**WORK REQUIRED**
Quote, without any change, the line that contains "Foto: Luan Julião | Ag. A TARDE" and all lines that follow it to the end of the data below.

**SUPPLIED DATA**
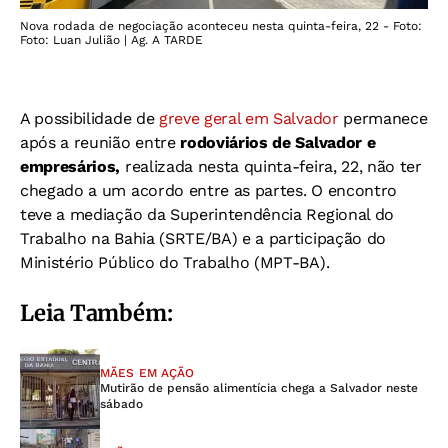
Nova rodada de negociação aconteceu nesta quinta-feira, 22 - Foto:
Foto: Luan Julião | Ag. A TARDE
A possibilidade de
greve geral em Salvador
permanece
após a reunião entre
rodoviários de Salvador e
empresários,
realizada nesta quinta-feira, 22, não ter
chegado a um acordo entre as partes.
O encontro
teve a mediação da Superintendência Regional do
Trabalho na Bahia (SRTE/BA) e a participação do
Ministério Público do Trabalho (MPT-BA).
Leia Também:
MÃES EM AÇÃO
Mutirão de pensão alimentícia chega a Salvador neste
sábado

**SOLUTION TO THE EXERCISE**
Foto: Luan Julião | Ag. A TARDE
A possibilidade de
greve geral em Salvador
permanece
após a reunião entre
rodoviários de Salvador e
empresários,
realizada nesta quinta-feira, 22, não ter
chegado a um acordo entre as partes.
O encontro
teve a mediação da Superintendência Regional do
Trabalho na Bahia (SRTE/BA) e a participação do
Ministério Público do Trabalho (MPT-BA).
Leia Também:
MÃES EM AÇÃO
Mutirão de pensão alimentícia chega a Salvador neste
sábado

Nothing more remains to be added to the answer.